Have you ever weeded a garden? Sometimes it’s hard to tell what is a weed and what is a flower. I would believe that that’s a survival tactic of the weed, to blend in so as not to get plucked, all the while sapping the nutrients meant for the flowers.
It seems like the enemy works this way, too. His weeds aren’t always that obvious, especially not at first. Then, when we finally recognize the takeover, it’s overwhelmingly widespread.
We get the dream job and the enemy nudges us to compromise in ways we wouldn’t in lesser positions. We refine our gifts and Satan pushes to our attention lucrative ways to use the gifts, ways in which God has not planned.
You might have noticed a common theme in the past section. The enemy doesn’t push or drag us. He doesn’t force us or hold a gun to our heads. He speaks, he whispers, he plots and plans. Satan doesn’t have the power to make us do anything. God has that power (though he graciously often yields to our free will), but the evil copycat does not. We don’t have to do what the enemy wants. We don’t have to listen.
It’s overwhelmingly easier said than done, but it’s true. We don’t have to believe the lies. That’s the issue, though.

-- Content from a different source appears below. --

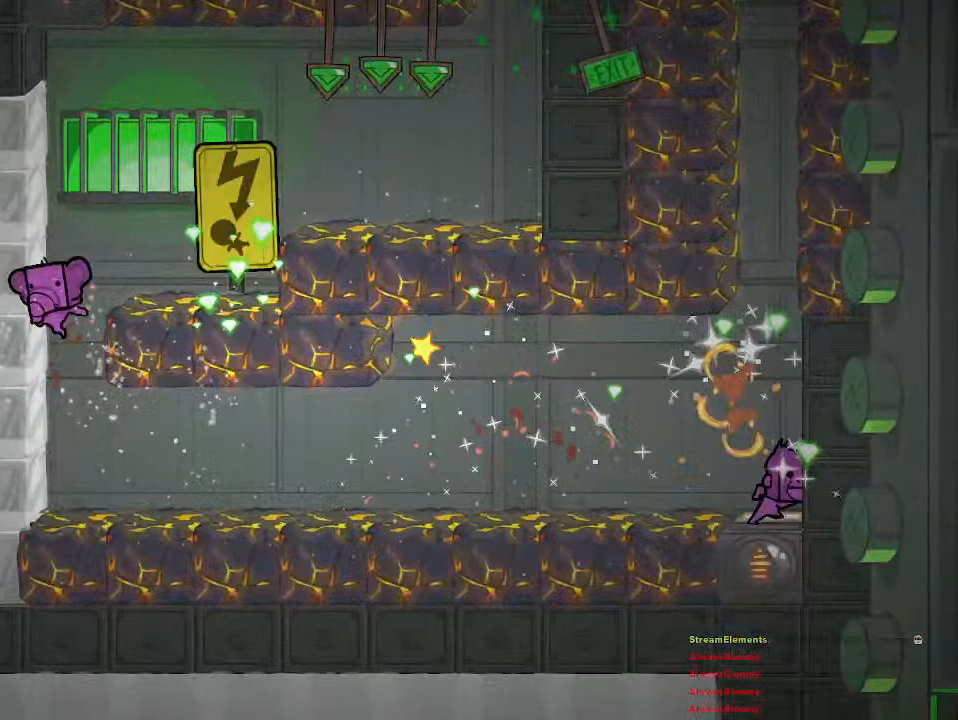
{"buttons": [], "left_stick": "right", "right_stick": "center", "events": [[50, "left_stick", "center"], [117, "left_stick", "right"]]}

Often we fall to these beliefs simply because we don’t know the truth. We know what we feel and we know what we hear, and when those match up (like they often do, to our detriment), we accept it as reality.

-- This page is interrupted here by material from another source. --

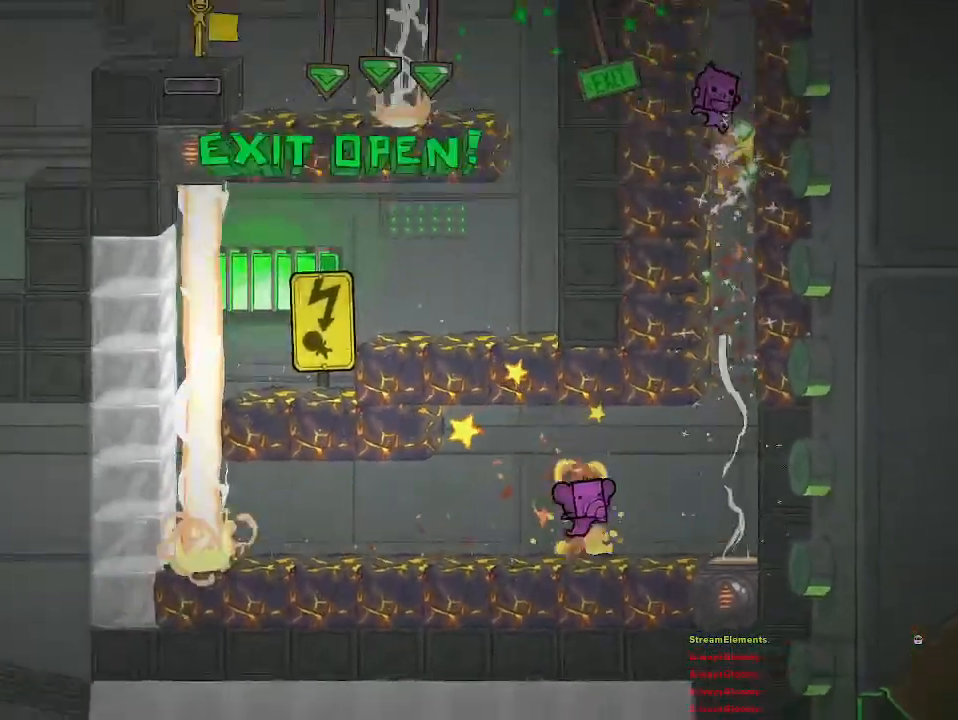
{"buttons": [], "left_stick": "center", "right_stick": "center", "events": []}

When we do this, we let insecurity and toxicity infest our relationships, we let pride grow and choke out our gifts. We invite rain clouds to block out the shine of our blessings.
God gifts us so that we may grow closer to Him and glorify Him. When we become so preoccupied with the gift that we forget the giver, though, we become vulnerable for devouring.
There was an episode of Spongebob called “Hooky”, where Mr. Krabs told Spongebob and Patrick that it was not safe to play on the fishing hooks. The metal pieces looked like swings and even came with attached bits of food, but they were traps. The latter two, of course, did not listen, and eventually became caught on the fishing line. Spongebob eventually runs to Mr. Krabs, hook-in-trousers, and begs for help. Mr. Krabs jumps into action, and although Spongebob suffers some mild public humiliation, he makes it out alive.
If you know the show, you know Mr. Krabs is not exactly a first-prize role model, but this scene kind of helps me to picture how God fights for us even when we get ourselves into trouble. Even when we entangle ourselves in the fishing lines of lies and become “hooked”. We tell ourselves that God is angry with us, too angry to save us. The enemy’s words reinforce that, and we end up spending more time on the hook than we have to.
A major thing we can do for ourselves to avoid the twist is to learn the truth.
And I mean really learn it. The Bible says to write the words on our heart (Deuteronomy 11:18), so that when the enemy comes to us with something that sounds believable but is not of God, we may be able to identify it. We do ourselves a disservice when we stray from Him when we believe Him to be angry or unforgiving. When we realize that his boundaries are not prison bars but a security fence, it changes things. It untwists things.
The enemy says things like, “here, just try a bite.” But the truth is that sometimes that bite is actually bait. The good news is that we don’t have to take it. God has prepared a whole feast for us (Luke 14:15-24). When we remember this, the bite loses all flavor. We are not bound to captivity, rather we have been made completely free (Luke 4:18).
We don’t have to succumb to the enemy’s twisting when God has already made our paths straight (Proverbs 3:6).